Extract the passage from the business valuation FAQ below, starting at "Value determinations are" and ending at "Ownership Plans (ESOPs)", and copy it exactly.

* SOURCE EXCERPT
▼

Frequently Asked Questions

  • Why is a business valuation necessary?

    Because ownership interests in privately held companies often represent a significant portion of one’s estate and/or portfolio. The value, or worth, of an interest in a privately held company, as opposed to stock in a public company, is usually unknown because there is no active market to sell or trade that interest from which to ascertain or approximate value.

    Value determinations are most commonly needed to calculate estate tax upon death, split up family assets in a divorce, and negotiate value in a purchase, sale or merger of a business enterprise. Other common reasons why a holder of an interest in a privately held company might require a business valuation include:

    • Adequacy of Life Insurance
    • Buy/Sell Agreements
    • Bankruptcy and Foreclosures
    • Charitable Contributions
    • Disruption of a Business
    • Dissenting Shareholder Actions
    • Eminent Domain
    • Employee Stock Ownership Plans (ESOPs)

▲

* RECORDED INFORMATION
▼

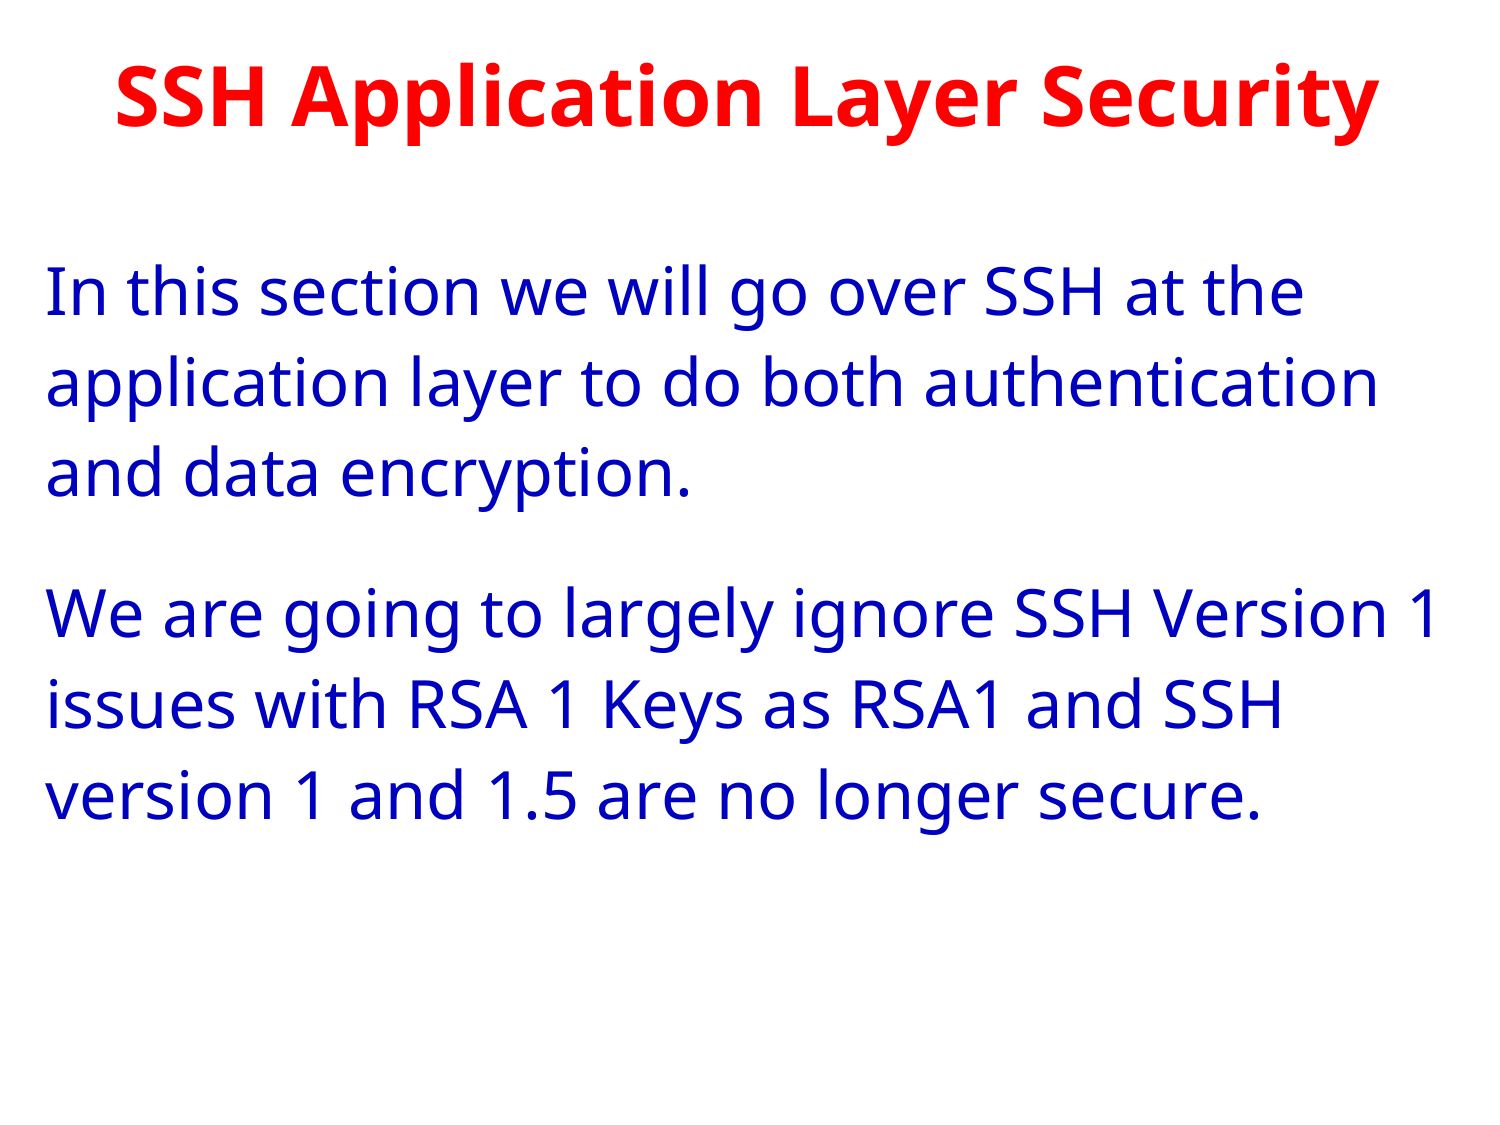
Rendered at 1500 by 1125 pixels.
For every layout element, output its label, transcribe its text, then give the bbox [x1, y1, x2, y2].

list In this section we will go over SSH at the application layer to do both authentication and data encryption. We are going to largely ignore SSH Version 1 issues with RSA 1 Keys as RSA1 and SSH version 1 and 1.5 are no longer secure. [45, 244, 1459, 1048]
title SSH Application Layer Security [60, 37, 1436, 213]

▲

* THE OUTPUT
Value determinations are most commonly needed to calculate estate tax upon death, split up family assets in a divorce, and negotiate value in a purchase, sale or merger of a business enterprise. Other common reasons why a holder of an interest in a privately held company might require a business valuation include:

    • Adequacy of Life Insurance
    • Buy/Sell Agreements
    • Bankruptcy and Foreclosures
    • Charitable Contributions
    • Disruption of a Business
    • Dissenting Shareholder Actions
    • Eminent Domain
    • Employee Stock Ownership Plans (ESOPs)